I am sorry about what happened to you. Had Bill Clinton not been such a cur, you would be a happier person today. He betrayed you and your trust, and you weren’t the only one. However, the other individual at fault for your fate is you–not Ken Starr, not Matt Drudge, not Linda Tripp, not Roger Ailes.


Do you know how you could have shortened the coverage, Monica? You could immediately have told the truth, handed over the blue dress, and admitted who actually drafted that affidavit you gave to Linda Tripp to sign. If you didn’t want to look bad in the reports, you could have called Bill Clinton on his brazen lie to the nation when he said, “I did not have sexual relations with that woman, Miss Lewinsky.” You could have pointed the finger of blame at the one who earned it: President Bill Clinton, who violated his own sexual harassment law after handing out pens to NOW officials and women’s right activists in his signing photo-op, who jeopardized his marriage, his political agenda and his party, who made the United States look foolish and tawdry, all while placing a naive young woman in a disastrous situation that he knew might destroy her future. He just didn’t care.

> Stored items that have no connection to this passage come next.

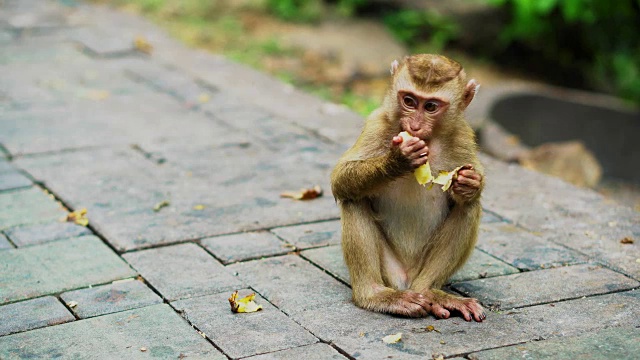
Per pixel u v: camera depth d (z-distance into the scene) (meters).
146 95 4.58
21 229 3.72
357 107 5.41
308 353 3.30
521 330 3.37
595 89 6.65
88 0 6.84
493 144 4.62
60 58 5.08
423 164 3.35
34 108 4.43
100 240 3.68
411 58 3.41
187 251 3.64
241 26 6.87
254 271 3.57
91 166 4.04
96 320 3.40
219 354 3.30
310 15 7.16
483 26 6.73
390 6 7.12
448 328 3.37
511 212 3.84
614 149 5.48
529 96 5.44
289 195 3.89
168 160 4.09
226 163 4.08
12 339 3.35
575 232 3.74
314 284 3.52
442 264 3.45
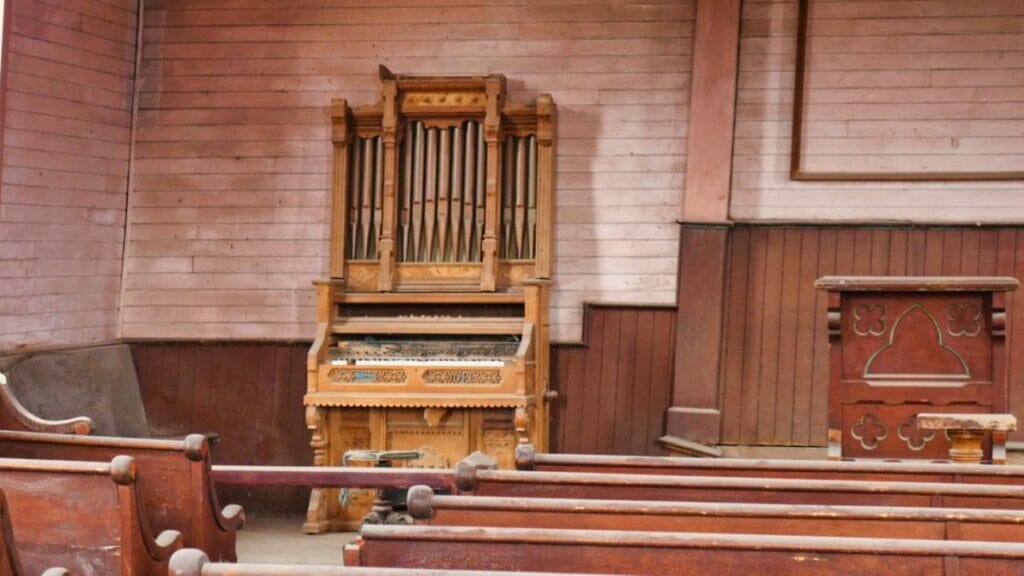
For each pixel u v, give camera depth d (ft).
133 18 23.80
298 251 23.58
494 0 23.30
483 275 22.66
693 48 22.75
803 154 22.58
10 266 21.18
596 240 23.04
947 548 8.21
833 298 16.11
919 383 16.10
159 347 23.63
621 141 23.00
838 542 8.36
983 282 15.78
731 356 22.44
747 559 8.46
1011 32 22.12
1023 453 21.45
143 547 11.11
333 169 23.11
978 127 22.21
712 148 22.43
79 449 13.00
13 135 21.13
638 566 8.59
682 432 22.35
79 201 22.70
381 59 23.53
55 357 21.66
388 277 22.79
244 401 23.47
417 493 9.65
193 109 23.76
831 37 22.52
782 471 12.73
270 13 23.70
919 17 22.33
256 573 7.66
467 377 21.18
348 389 21.45
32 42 21.47
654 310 22.72
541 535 8.65
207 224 23.76
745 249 22.45
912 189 22.31
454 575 7.63
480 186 23.03
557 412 22.90
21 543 11.17
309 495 23.38
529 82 23.22
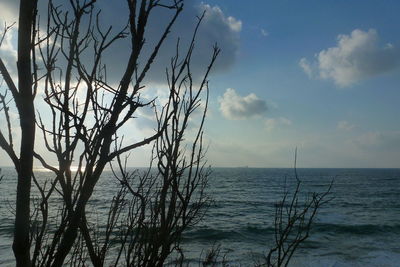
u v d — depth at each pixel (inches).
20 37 48.9
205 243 826.8
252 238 896.9
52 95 60.6
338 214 1475.1
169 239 71.9
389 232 1008.9
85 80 60.7
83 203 52.8
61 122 61.8
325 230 1005.2
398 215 1465.3
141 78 57.4
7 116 55.7
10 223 962.7
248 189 3107.8
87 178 53.9
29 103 48.8
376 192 2883.9
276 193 2573.8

Bill Clinton had an obligation to you as your superior and as the President. Roger Ailes’ obligation was to only his audience, and he met it, spectacularly well.

Fox News didn’t invent the narrative  that you were the villain. Democrats seeking to circle the wagons around their scummy leader did that. I heard Maxine Waters, in a committee hearing, say that young women like you trap vulnerable elected officials like Bill Clinton, using their seductive wiles. (Yes, Maxine has been saying stupid and irresponsible things that long.) She was not alone. Is Monica Lewinsky an “average girl” or a “young tramp looking for thrills”? I agree that’s a bad poll question. I don’t believe average girls with appropriate values and common sense jeopardize a Presidency and a President’s marriage by allowing him to institute an illicit sexual relationship. The term “tramp” is needlessly harsh, though just about any wife of a businessman who discovers that her husband has been getting blow-jobs from an office  worker half his age would use that term or worse to describe her, would she not? Roger Ailes is not responsible for your character and reputation being tarnished. Your own actions, inadequate ethics and miserable decisions are.

Until you accept responsibility and accountability for that, you will never be able to escape the fate a charming, powerful, sociopathic leader charted for you.

31 thoughts on “Monica Fails Another Accountability Test

  1. It was a big turning point in my life. Our company cafeteria had a television wall, set up to make the presentation HUGE. I remember sitting there watching Slick Willy himself point his finger at the camera and scolding America for daring to even think he could disgrace the very Oval Office in this way. I remember thinking that hubris like that begs to be brought down.

    Then the little blue dress showed up (I watched them carry it in on that same TV wall) and the liberals went nuts.

    And… Bill got away with it. Broke his own law. An avatar was born from this incident. I have used ‘slickwilly,’ in one form or another, ever since as a reminder that justice is NOT blind, that Democrats no longer care about America, or the people, or fair play, and that we allow such degenerates to get into power through apathy.

    Monica was twisted by what happened. She is an extreme, public example of what happens to each of us: the results of our choices.

  2. Jack,

    I’d love it if you could find that Maxine Waters quote, or if you could at least remember more specifically how it was phrased. Google has been no help so far.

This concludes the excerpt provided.